I got a call today from an excited contractor who was trying to explain something about some wires that sparked when they touched them with their aluminum ladder, and some pipes that had holes blown in them when it happened. I couldn't go there right away, I got there six hours later and here is what I found:

Stapled to the side of the residence is 30 feet of 6/2 SEU running to an outdoor AC unit. The SEU is over 50 years old, and the top layer of insulation is mostly gone, leaving the bare concentric neutral exposed. There is also a copper water pipe emerging from the ground and entering the house close to the wall with a spigot, along with a gas pipe. The plumbers had already been there, the copper pipe had been replaced. The homeowner also took me inside to the utility room and showed me the two copper flex connectors that had been on the water heater. They had pinholes in them. He said that the contractor's aluminum ladder was laying down alongside the house, right wher the cable was. When he picked it up, it made contact with the cable and the water pipe at the same time. There was a big boom and an arc, he said. The pipe blew open and a few minutes later they saw the water leaking out of the utility room from the pinholes in the flex pipes on the water heater.
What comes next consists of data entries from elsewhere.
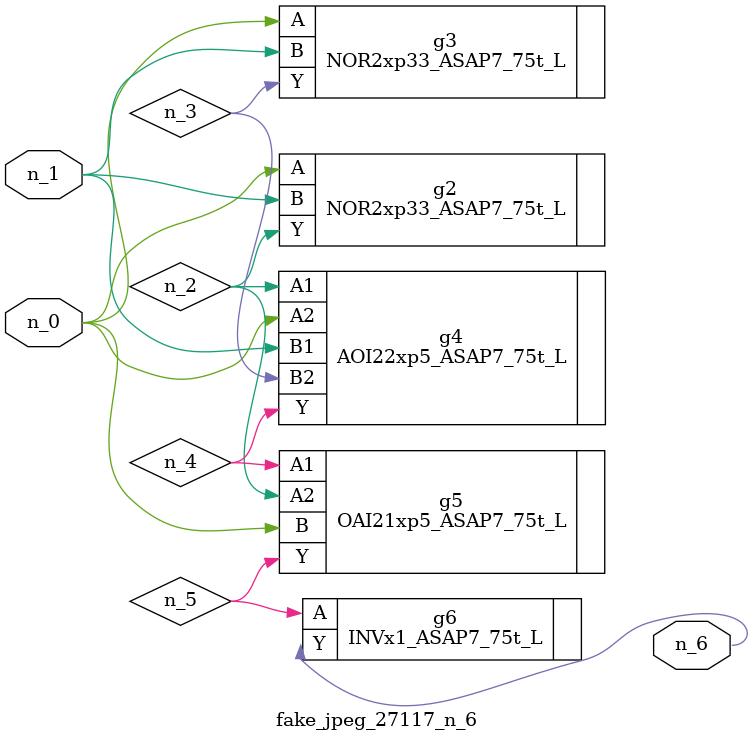
<source format=v>
module fake_jpeg_27117_n_6 (n_0, n_1, n_6);

input n_0;
input n_1;

output n_6;

wire n_3;
wire n_2;
wire n_4;
wire n_5;

NOR2xp33_ASAP7_75t_L g2 ( 
.A(n_0),
.B(n_1),
.Y(n_2)
);

NOR2xp33_ASAP7_75t_L g3 ( 
.A(n_0),
.B(n_1),
.Y(n_3)
);

AOI22xp5_ASAP7_75t_L g4 ( 
.A1(n_2),
.A2(n_0),
.B1(n_1),
.B2(n_3),
.Y(n_4)
);

OAI21xp5_ASAP7_75t_L g5 ( 
.A1(n_4),
.A2(n_2),
.B(n_0),
.Y(n_5)
);

INVx1_ASAP7_75t_L g6 ( 
.A(n_5),
.Y(n_6)
);


endmodule
</source>
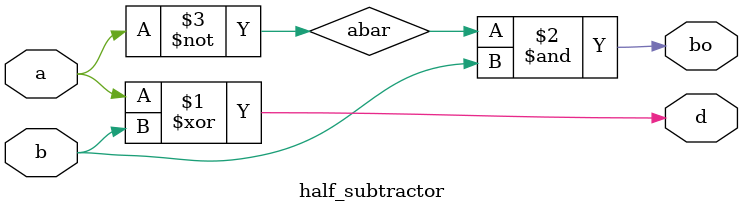
<source format=v>
`timescale 1ps/1ps

module half_subtractor (
    d,
    bo,
    a,
    b
);

    input a,b;
    output d,bo;

    wire abar;

    xor(d,a,b);
    not(abar,a);
    and(bo,abar,b); 
    
endmodule
</source>
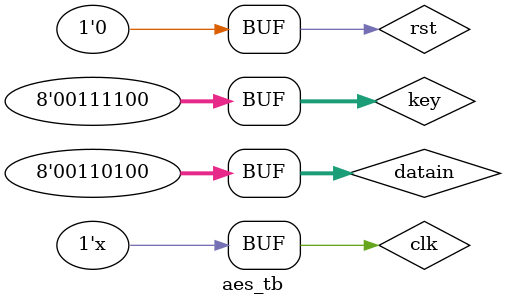
<source format=v>
`timescale 1ns/1ns

module aes_tb;
    reg rst;
    reg clk;
    reg [7:0] key;
    reg [7:0] datain;
    wire [7:0] dataout;
    wire valid;
   


    parameter kin = 128'h2b7e151628aed2a6abf7158809cf4f3c;  //eg in fips197
    parameter din = 128'h3243f6a8885a308d313198a2e0370734;



    parameter period = 20;
    
    
    ae_encry uut (rst, clk, key, datain, dataout, valid);

    always # (period/2)  
	begin
	    clk = ~ clk;
    end
    
    initial begin
        
        rst = 1'b1;
        clk = 1'b1;    
        #period
        rst = 1'b0;
        key = kin[127:120];
        datain = din[127:120];
        #period
        key = kin[119:112];
        datain = din[119:112];
        #period
        key = kin[111:104];
        datain = din[111:104];
        #period
        key = kin[103:96];
        datain = din[103:96];
        #period
        key = kin[95:88];
        datain = din[95:88];
        #period
        key = kin[87:80];
        datain = din[87:80];
        #period
        key = kin[79:72];
        datain = din[79:72];
        #period
        key = kin[71:64];
        datain = din[71:64];
        #period
        key = kin[63:56];
        datain = din[63:56];
        #period
        key = kin[55:48];
        datain = din[55:48];
        #period
        key = kin[47:40];
        datain = din[47:40];
        #period
        key = kin[39:32];
        datain = din[39:32];
        #period
        key = kin[31:24];
        datain = din[31:24];
        #period
        key = kin[23:16];
        datain = din[23:16];
        #period
        key = kin[15:8];
        datain = din[15:8];
        #period
        key = kin[7:0];
        datain = din[7:0];
    end
endmodule


</source>
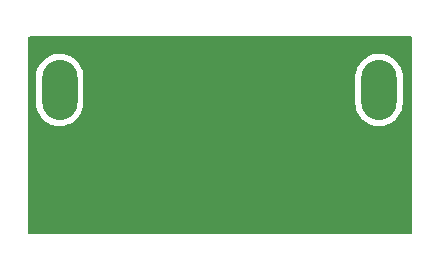
<source format=gbl>
G04 #@! TF.GenerationSoftware,KiCad,Pcbnew,(6.0.10)*
G04 #@! TF.CreationDate,2023-03-12T23:34:18-05:00*
G04 #@! TF.ProjectId,ReverseVoltageProtection_Breakout,52657665-7273-4655-966f-6c7461676550,rev?*
G04 #@! TF.SameCoordinates,Original*
G04 #@! TF.FileFunction,Copper,L2,Bot*
G04 #@! TF.FilePolarity,Positive*
%FSLAX46Y46*%
G04 Gerber Fmt 4.6, Leading zero omitted, Abs format (unit mm)*
G04 Created by KiCad (PCBNEW (6.0.10)) date 2023-03-12 23:34:18*
%MOMM*%
%LPD*%
G01*
G04 APERTURE LIST*
G04 #@! TA.AperFunction,ComponentPad*
%ADD10O,3.000000X5.100000*%
G04 #@! TD*
G04 APERTURE END LIST*
D10*
X114554000Y-117560000D03*
X114554000Y-109686000D03*
X87503000Y-117560000D03*
X87503000Y-109686000D03*
G04 #@! TA.AperFunction,Conductor*
G36*
X117289621Y-105176502D02*
G01*
X117336114Y-105230158D01*
X117347500Y-105282500D01*
X117347500Y-121793500D01*
X117327498Y-121861621D01*
X117273842Y-121908114D01*
X117221500Y-121919500D01*
X84962500Y-121919500D01*
X84894379Y-121899498D01*
X84847886Y-121845842D01*
X84836500Y-121793500D01*
X84836500Y-110806146D01*
X85494500Y-110806146D01*
X85509189Y-111016212D01*
X85567591Y-111290970D01*
X85663663Y-111554926D01*
X85795536Y-111802942D01*
X85798122Y-111806501D01*
X85798123Y-111806503D01*
X85880184Y-111919450D01*
X85960642Y-112030192D01*
X86155769Y-112232252D01*
X86377118Y-112405188D01*
X86380922Y-112407384D01*
X86380929Y-112407389D01*
X86578067Y-112521206D01*
X86620381Y-112545636D01*
X86880824Y-112650862D01*
X86885097Y-112651927D01*
X86885099Y-112651928D01*
X87149107Y-112717753D01*
X87149112Y-112717754D01*
X87153376Y-112718817D01*
X87157744Y-112719276D01*
X87157749Y-112719277D01*
X87428364Y-112747719D01*
X87428367Y-112747719D01*
X87432733Y-112748178D01*
X87437121Y-112748025D01*
X87437127Y-112748025D01*
X87709061Y-112738529D01*
X87709067Y-112738528D01*
X87713458Y-112738375D01*
X87717781Y-112737613D01*
X87717788Y-112737612D01*
X87893494Y-112706630D01*
X87990087Y-112689598D01*
X88257235Y-112602797D01*
X88261188Y-112600869D01*
X88261193Y-112600867D01*
X88374432Y-112545636D01*
X88509702Y-112479660D01*
X88513341Y-112477205D01*
X88513347Y-112477202D01*
X88624125Y-112402481D01*
X88742576Y-112322585D01*
X88951322Y-112134629D01*
X89131879Y-111919450D01*
X89280731Y-111681236D01*
X89394982Y-111424625D01*
X89472407Y-111154610D01*
X89511500Y-110876448D01*
X89511500Y-110806146D01*
X112545500Y-110806146D01*
X112560189Y-111016212D01*
X112618591Y-111290970D01*
X112714663Y-111554926D01*
X112846536Y-111802942D01*
X112849122Y-111806501D01*
X112849123Y-111806503D01*
X112931184Y-111919450D01*
X113011642Y-112030192D01*
X113206769Y-112232252D01*
X113428118Y-112405188D01*
X113431922Y-112407384D01*
X113431929Y-112407389D01*
X113629067Y-112521206D01*
X113671381Y-112545636D01*
X113931824Y-112650862D01*
X113936097Y-112651927D01*
X113936099Y-112651928D01*
X114200107Y-112717753D01*
X114200112Y-112717754D01*
X114204376Y-112718817D01*
X114208744Y-112719276D01*
X114208749Y-112719277D01*
X114479364Y-112747719D01*
X114479367Y-112747719D01*
X114483733Y-112748178D01*
X114488121Y-112748025D01*
X114488127Y-112748025D01*
X114760061Y-112738529D01*
X114760067Y-112738528D01*
X114764458Y-112738375D01*
X114768781Y-112737613D01*
X114768788Y-112737612D01*
X114944494Y-112706630D01*
X115041087Y-112689598D01*
X115308235Y-112602797D01*
X115312188Y-112600869D01*
X115312193Y-112600867D01*
X115425432Y-112545636D01*
X115560702Y-112479660D01*
X115564341Y-112477205D01*
X115564347Y-112477202D01*
X115675125Y-112402481D01*
X115793576Y-112322585D01*
X116002322Y-112134629D01*
X116182879Y-111919450D01*
X116331731Y-111681236D01*
X116445982Y-111424625D01*
X116523407Y-111154610D01*
X116562500Y-110876448D01*
X116562500Y-108565854D01*
X116547811Y-108355788D01*
X116489409Y-108081030D01*
X116393337Y-107817074D01*
X116261464Y-107569058D01*
X116179528Y-107456282D01*
X116098947Y-107345371D01*
X116098944Y-107345368D01*
X116096358Y-107341808D01*
X115901231Y-107139748D01*
X115679882Y-106966812D01*
X115676078Y-106964616D01*
X115676071Y-106964611D01*
X115440431Y-106828565D01*
X115436619Y-106826364D01*
X115176176Y-106721138D01*
X115171901Y-106720072D01*
X114907893Y-106654247D01*
X114907888Y-106654246D01*
X114903624Y-106653183D01*
X114899256Y-106652724D01*
X114899251Y-106652723D01*
X114628636Y-106624281D01*
X114628633Y-106624281D01*
X114624267Y-106623822D01*
X114619879Y-106623975D01*
X114619873Y-106623975D01*
X114347939Y-106633471D01*
X114347933Y-106633472D01*
X114343542Y-106633625D01*
X114339219Y-106634387D01*
X114339212Y-106634388D01*
X114163506Y-106665370D01*
X114066913Y-106682402D01*
X113799765Y-106769203D01*
X113795812Y-106771131D01*
X113795807Y-106771133D01*
X113685947Y-106824716D01*
X113547298Y-106892340D01*
X113543659Y-106894795D01*
X113543653Y-106894798D01*
X113440151Y-106964611D01*
X113314424Y-107049415D01*
X113105678Y-107237371D01*
X112925121Y-107452550D01*
X112776269Y-107690764D01*
X112662018Y-107947375D01*
X112584593Y-108217390D01*
X112545500Y-108495552D01*
X112545500Y-110806146D01*
X89511500Y-110806146D01*
X89511500Y-108565854D01*
X89496811Y-108355788D01*
X89438409Y-108081030D01*
X89342337Y-107817074D01*
X89210464Y-107569058D01*
X89128528Y-107456282D01*
X89047947Y-107345371D01*
X89047944Y-107345368D01*
X89045358Y-107341808D01*
X88850231Y-107139748D01*
X88628882Y-106966812D01*
X88625078Y-106964616D01*
X88625071Y-106964611D01*
X88389431Y-106828565D01*
X88385619Y-106826364D01*
X88125176Y-106721138D01*
X88120901Y-106720072D01*
X87856893Y-106654247D01*
X87856888Y-106654246D01*
X87852624Y-106653183D01*
X87848256Y-106652724D01*
X87848251Y-106652723D01*
X87577636Y-106624281D01*
X87577633Y-106624281D01*
X87573267Y-106623822D01*
X87568879Y-106623975D01*
X87568873Y-106623975D01*
X87296939Y-106633471D01*
X87296933Y-106633472D01*
X87292542Y-106633625D01*
X87288219Y-106634387D01*
X87288212Y-106634388D01*
X87112506Y-106665370D01*
X87015913Y-106682402D01*
X86748765Y-106769203D01*
X86744812Y-106771131D01*
X86744807Y-106771133D01*
X86634947Y-106824716D01*
X86496298Y-106892340D01*
X86492659Y-106894795D01*
X86492653Y-106894798D01*
X86389151Y-106964611D01*
X86263424Y-107049415D01*
X86054678Y-107237371D01*
X85874121Y-107452550D01*
X85725269Y-107690764D01*
X85611018Y-107947375D01*
X85533593Y-108217390D01*
X85494500Y-108495552D01*
X85494500Y-110806146D01*
X84836500Y-110806146D01*
X84836500Y-105282500D01*
X84856502Y-105214379D01*
X84910158Y-105167886D01*
X84962500Y-105156500D01*
X117221500Y-105156500D01*
X117289621Y-105176502D01*
G37*
G04 #@! TD.AperFunction*
M02*

</source>
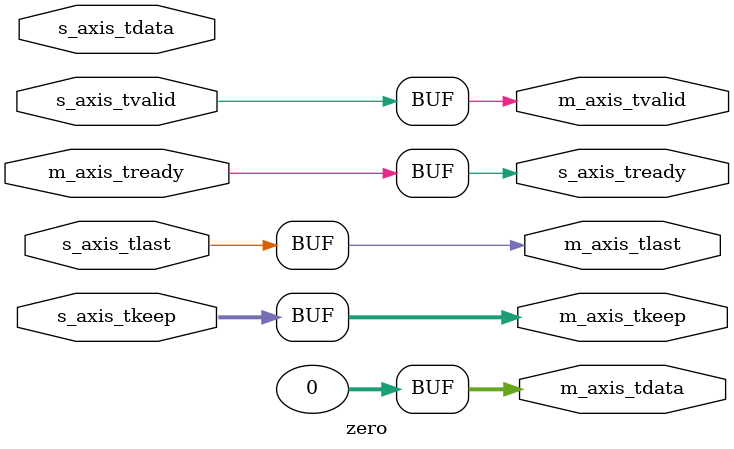
<source format=v>
`timescale 1ns / 1ps


module zero(
    //slave input signals from DMA master
    input [31:0] s_axis_tdata,
    input [3:0] s_axis_tkeep,
    input       s_axis_tlast,
    output       s_axis_tready,
    input       s_axis_tvalid,
    
    //master output signals to DMA slave
    output [31:0] m_axis_tdata,
    output [3:0] m_axis_tkeep,
    output       m_axis_tlast,
    input       m_axis_tready,
    output       m_axis_tvalid
    );
    
    assign m_axis_tdata = 32'h0;
    assign m_axis_tkeep = s_axis_tkeep;
    assign m_axis_tlast = s_axis_tlast;
    assign m_axis_tvalid = s_axis_tvalid;
    assign m_axis_tready = s_axis_tready;
    
    
    
endmodule

</source>
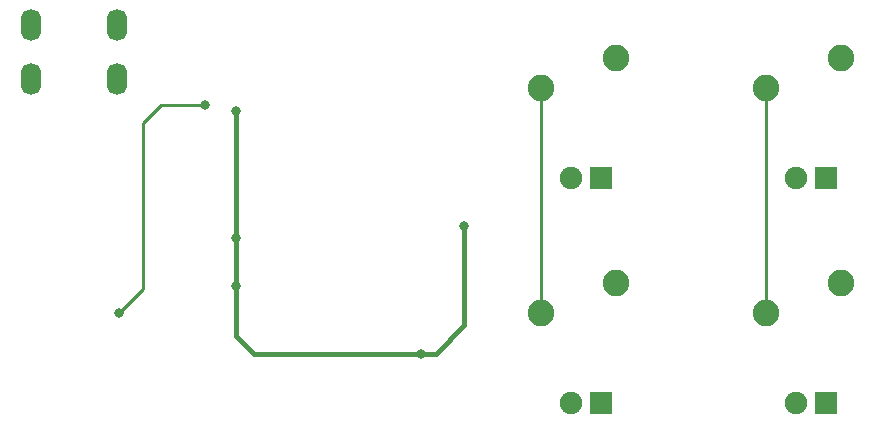
<source format=gtl>
G04 #@! TF.GenerationSoftware,KiCad,Pcbnew,(5.1.4)-1*
G04 #@! TF.CreationDate,2024-07-18T00:41:49-04:00*
G04 #@! TF.ProjectId,ai03-pcb-guide,61693033-2d70-4636-922d-67756964652e,rev?*
G04 #@! TF.SameCoordinates,Original*
G04 #@! TF.FileFunction,Copper,L1,Top*
G04 #@! TF.FilePolarity,Positive*
%FSLAX46Y46*%
G04 Gerber Fmt 4.6, Leading zero omitted, Abs format (unit mm)*
G04 Created by KiCad (PCBNEW (5.1.4)-1) date 2024-07-18 00:41:49*
%MOMM*%
%LPD*%
G04 APERTURE LIST*
%ADD10C,2.250000*%
%ADD11C,1.905000*%
%ADD12R,1.905000X1.905000*%
%ADD13O,1.700000X2.700000*%
%ADD14C,0.800000*%
%ADD15C,0.381000*%
%ADD16C,0.254000*%
G04 APERTURE END LIST*
D10*
X126365000Y-28257500D03*
X120015000Y-30797500D03*
D11*
X122555000Y-38417500D03*
D12*
X125095000Y-38417500D03*
D13*
X57787500Y-30027000D03*
X65087500Y-30027000D03*
X65087500Y-25527000D03*
X57787500Y-25527000D03*
D10*
X126365000Y-47307500D03*
X120015000Y-49847500D03*
D11*
X122555000Y-57467500D03*
D12*
X125095000Y-57467500D03*
D10*
X107315000Y-47307500D03*
X100965000Y-49847500D03*
D11*
X103505000Y-57467500D03*
D12*
X106045000Y-57467500D03*
D10*
X107315000Y-28257500D03*
X100965000Y-30797500D03*
D11*
X103505000Y-38417500D03*
D12*
X106045000Y-38417500D03*
D14*
X75184000Y-32766000D03*
X75184000Y-43561000D03*
X75184000Y-43561000D03*
X75184000Y-47625000D03*
X94488000Y-42545000D03*
X90805000Y-53340000D03*
X65278000Y-49911000D03*
X72517000Y-32258000D03*
D15*
X75184000Y-42545000D02*
X75184000Y-43561000D01*
X75184000Y-32766000D02*
X75184000Y-42545000D01*
X75184000Y-46863000D02*
X75184000Y-51816000D01*
X75184000Y-46863000D02*
X75184000Y-47625000D01*
X75184000Y-42545000D02*
X75184000Y-46863000D01*
X75184000Y-51816000D02*
X76708000Y-53340000D01*
X92075000Y-53340000D02*
X94488000Y-50927000D01*
X94488000Y-50927000D02*
X94488000Y-42545000D01*
X90805000Y-53340000D02*
X92075000Y-53340000D01*
X89281000Y-53340000D02*
X90805000Y-53340000D01*
X76708000Y-53340000D02*
X89281000Y-53340000D01*
D16*
X100965000Y-30797500D02*
X100965000Y-49847500D01*
X120015000Y-30797500D02*
X120015000Y-49847500D01*
X68834000Y-32258000D02*
X72517000Y-32258000D01*
X67310000Y-33782000D02*
X68834000Y-32258000D01*
X67310000Y-47879000D02*
X67310000Y-33782000D01*
X65278000Y-49911000D02*
X67310000Y-47879000D01*
M02*

</source>
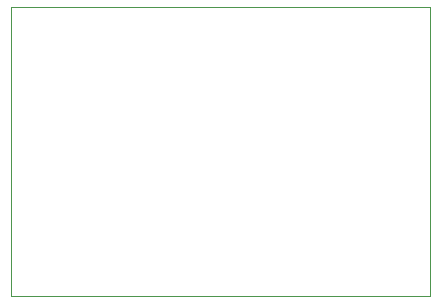
<source format=gm1>
%TF.GenerationSoftware,KiCad,Pcbnew,8.0.8*%
%TF.CreationDate,2025-02-10T19:39:04-08:00*%
%TF.ProjectId,Lidar Power Adapter,4c696461-7220-4506-9f77-657220416461,rev?*%
%TF.SameCoordinates,Original*%
%TF.FileFunction,Profile,NP*%
%FSLAX46Y46*%
G04 Gerber Fmt 4.6, Leading zero omitted, Abs format (unit mm)*
G04 Created by KiCad (PCBNEW 8.0.8) date 2025-02-10 19:39:04*
%MOMM*%
%LPD*%
G01*
G04 APERTURE LIST*
%TA.AperFunction,Profile*%
%ADD10C,0.050000*%
%TD*%
G04 APERTURE END LIST*
D10*
X131000000Y-61000000D02*
X166500000Y-61000000D01*
X166500000Y-85500000D01*
X131000000Y-85500000D01*
X131000000Y-61000000D01*
M02*

</source>
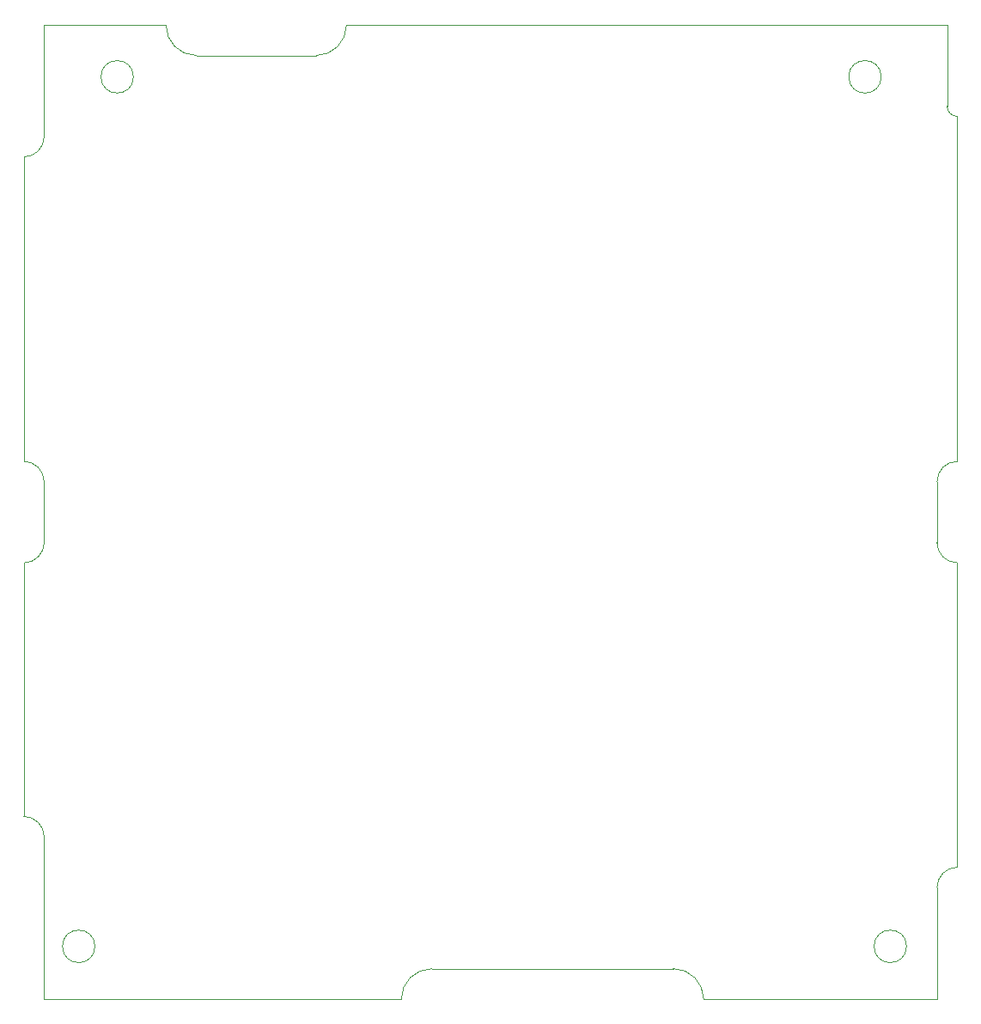
<source format=gbr>
G04 #@! TF.FileFunction,Profile,NP*
%FSLAX45Y45*%
G04 Gerber Fmt 4.5, Leading zero omitted, Abs format (unit mm)*
G04 Created by KiCad (PCBNEW 4.0.7) date 02/13/18 13:39:06*
%MOMM*%
%LPD*%
G01*
G04 APERTURE LIST*
%ADD10C,0.100000*%
G04 APERTURE END LIST*
D10*
X17192000Y-6900000D02*
G75*
G02X17392000Y-6700000I200000J0D01*
G01*
X11072000Y-2700000D02*
X9892000Y-2700000D01*
X14592000Y-11700000D02*
G75*
G02X14892000Y-12000000I0J-300000D01*
G01*
X8192000Y-6700000D02*
G75*
G02X8392000Y-6900000I0J-200000D01*
G01*
X16642000Y-2910000D02*
G75*
G03X16642000Y-2910000I-160000J0D01*
G01*
X16892000Y-11480000D02*
G75*
G03X16892000Y-11480000I-160000J0D01*
G01*
X12212000Y-11700000D02*
X14592000Y-11700000D01*
X9272000Y-2910000D02*
G75*
G03X9272000Y-2910000I-160000J0D01*
G01*
X17192000Y-12000000D02*
X17192000Y-10900000D01*
X8392000Y-10400000D02*
X8392000Y-12000000D01*
X8892000Y-11480000D02*
G75*
G03X8892000Y-11480000I-160000J0D01*
G01*
X9592000Y-2400000D02*
X8392000Y-2400000D01*
X8392000Y-6900000D02*
X8392000Y-7500000D01*
X9892000Y-2700000D02*
G75*
G02X9592000Y-2400000I0J300000D01*
G01*
X8392000Y-3500000D02*
G75*
G02X8192000Y-3700000I-200000J0D01*
G01*
X17392000Y-10700000D02*
X17392000Y-7700000D01*
X17392000Y-3300000D02*
G75*
G02X17292000Y-3200000I0J100000D01*
G01*
X8192000Y-7700000D02*
X8192000Y-10200000D01*
X8192000Y-3700000D02*
X8192000Y-6700000D01*
X17292000Y-3200000D02*
X17292000Y-2400000D01*
X17192000Y-10900000D02*
G75*
G02X17392000Y-10700000I200000J0D01*
G01*
X11372000Y-2400000D02*
G75*
G02X11072000Y-2700000I-300000J0D01*
G01*
X17392000Y-6700000D02*
X17392000Y-3300000D01*
X11912000Y-12000000D02*
G75*
G02X12212000Y-11700000I300000J0D01*
G01*
X8392000Y-7500000D02*
G75*
G02X8192000Y-7700000I-200000J0D01*
G01*
X17292000Y-2400000D02*
X11372000Y-2400000D01*
X14892000Y-12000000D02*
X17192000Y-12000000D01*
X8392000Y-12000000D02*
X11912000Y-12000000D01*
X8392000Y-2400000D02*
X8392000Y-3500000D01*
X8192000Y-10200000D02*
G75*
G02X8392000Y-10400000I0J-200000D01*
G01*
X17392000Y-7700000D02*
G75*
G02X17192000Y-7500000I0J200000D01*
G01*
X17192000Y-7500000D02*
X17192000Y-6900000D01*
M02*

</source>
No breakers tripped. The SEU is protected by an old GE 70 amp breaker, probably from the fifties.

I could not find any burn marks on the SEU. I can't see where contact could have been made with a hot conductor, they were both still insulated under the bare neutral.

Now I am thinking maybe it is a case of an open service neutral, with the neutral on the water pipe. But the plumbers didn't get shocked when they opened the pipes.

I didn't have much time, it was dark and late. So I shut the breaker to the AC off (nobody had thought to do that) and said I'd return to replace the circuit. But I am still kind of baffled as to what actually what happened.

Anyone ever seen this happen with the pipes?